Class InfiniteQLearning
QLearning learning algorithm with infinite number of states.
Inheritance
System.Object
InfiniteQLearning
Namespace: Mars.Components.Services.Learning
Assembly: Mars.Components.dll
Syntax
public class InfiniteQLearning : object
Remarks
The class provides implementation of Q-Learning algorithm, known as
off-policy Temporal Difference control.
Constructors
InfiniteQLearning(Int32, Int32, IExplorationPolicy)

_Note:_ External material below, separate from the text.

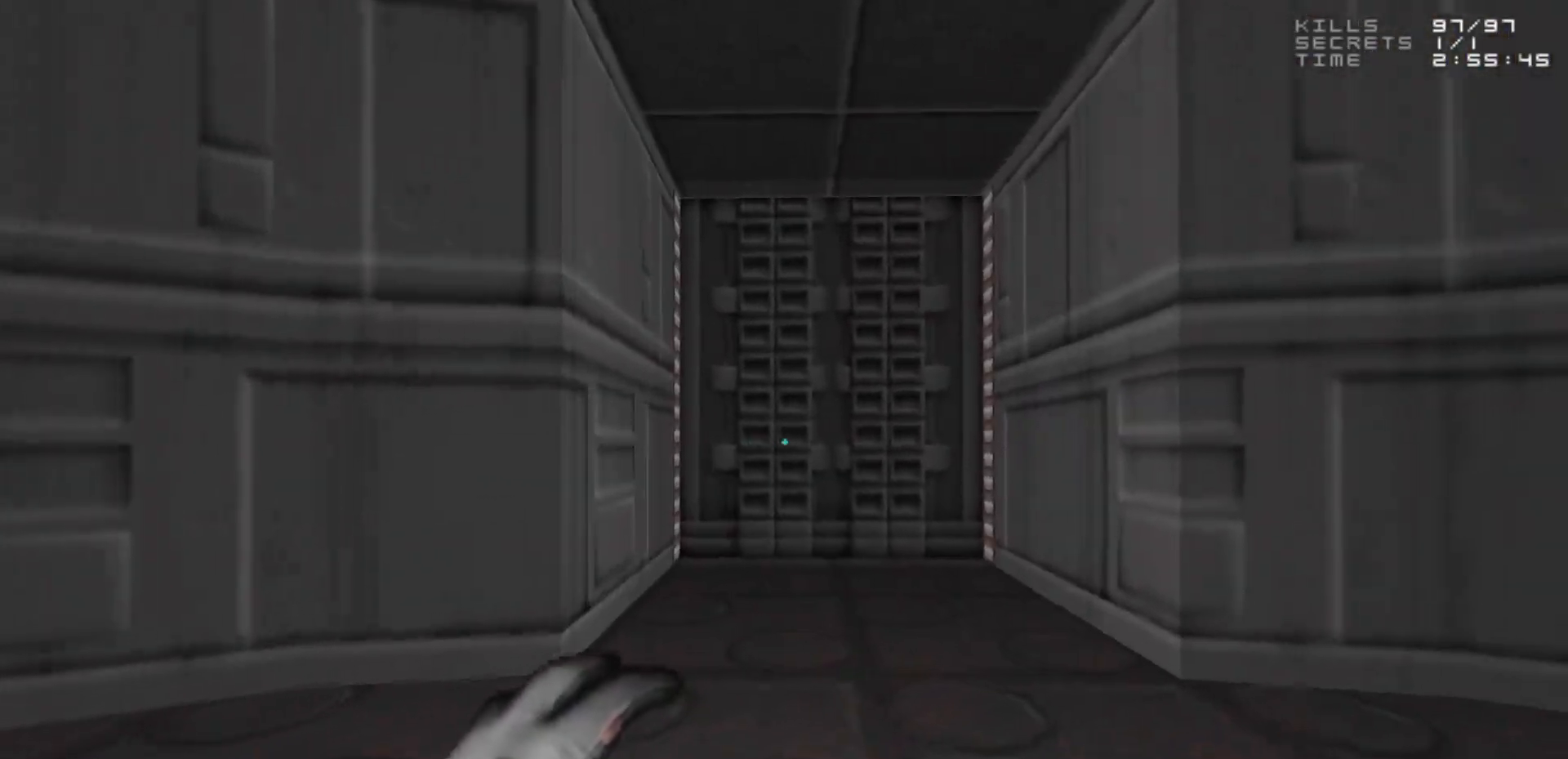
{"keys": ["w"], "mouse": [], "events": [[367, "w", "down"]]}
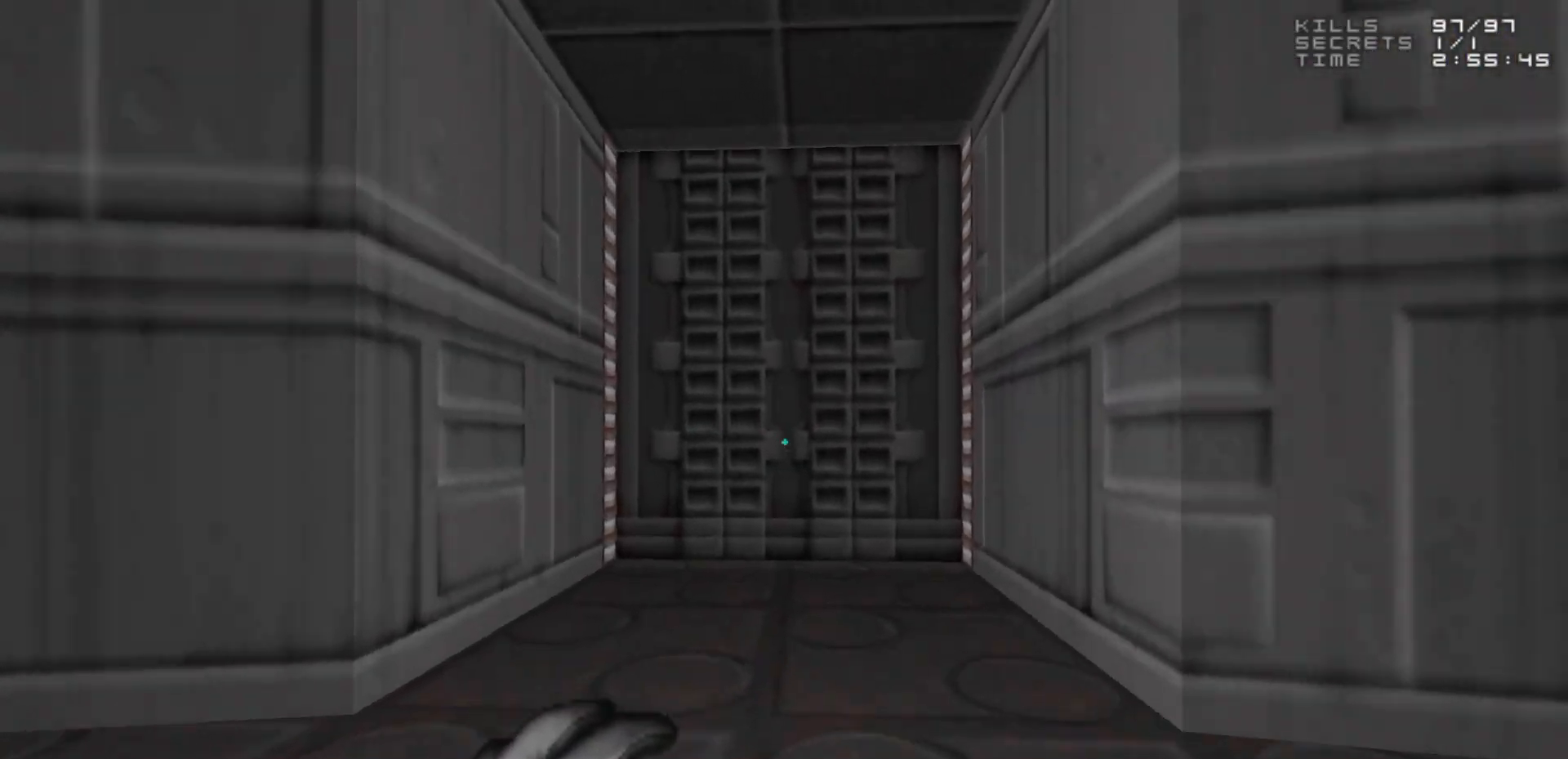
{"keys": [], "mouse": [], "events": [[283, "w", "up"]]}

Initializes a new instance of the InfiniteQLearning class.
Declaration
public InfiniteQLearning(int states, int actions, IExplorationPolicy explorationPolicy)
Parameters
Type | Name | Description |
---|---|---|
System.Int32 | states | Amount of possible states. |
System.Int32 | actions | Amount of possible actions. |
IExplorationPolicy | explorationPolicy | Exploration policy. |
Remarks
The randomize parameter specifies if initial action estimates should be randomized
with small values or not. Randomization of action values may be useful, when greedy exploration
policies are used. In this case randomization ensures that actions of the same type are not chosen always.
Properties
ActionsCount
Amount of possible actions.
Declaration
public int ActionsCount { get; }
Property Value
Type | Description |
---|---|
System.Int32 |
DiscountFactor
Discount factor, [0, 1].
Declaration
public double DiscountFactor { get; set; }
Property Value
Type | Description |
---|---|
System.Double |
Remarks
Discount factor for the expected summary reward. The value serves as
multiplier for the expected reward. So if the value is set to 1,
then the expected summary reward is not discounted. If the value is getting
smaller, then smaller amount of the expected reward is used for actions'
estimates update.
ExplorationPolicy
Exploration policy.
Declaration
public IExplorationPolicy ExplorationPolicy { get; set; }
Property Value
Type | Description |
---|---|
IExplorationPolicy |
Remarks
Policy, which is used to select actions.
LearningRate
Learning rate, [0, 1].
Declaration
public double LearningRate { get; set; }
Property Value
Type | Description |
---|---|
System.Double |
Remarks
The value determines the amount of updates Q-function receives
during learning. The greater the value, the more updates the function receives.
The lower the value, the less updates it receives.
StatesCount
Amount of possible states.
Declaration
public BigInteger StatesCount { get; }
Property Value
Type | Description |
---|---|
BigInteger |
TriedStatesCount
Gets the number of states that have already been explored by the algorithm.
Declaration
public int TriedStatesCount { get; }
Property Value
Type | Description |
---|---|
System.Int32 |
Methods
GetAction(Int32)
Get next action from the specified state.
Declaration
public int GetAction(int state)
Parameters
Type | Name | Description |
---|---|---|
System.Int32 | state | Current state to get an action for. |
Returns
Type | Description |
---|---|
System.Int32 | Returns the action for the state. |
Remarks
The method returns an action according to current
ExplorationPolicy.
UpdateState(Int32, Int32, Double, Int32)
Update Q-function's value for the previous state-action pair.
Declaration
public void UpdateState(int previousState, int action, double reward, int nextState)
Parameters
Type | Name | Description |
---|---|---|
System.Int32 | previousState | Previous state. |
System.Int32 | action | Action, which leads from previous to the next state. |
System.Double | reward | Reward value, received by taking specified action from previous state. |
System.Int32 | nextState | Next state. |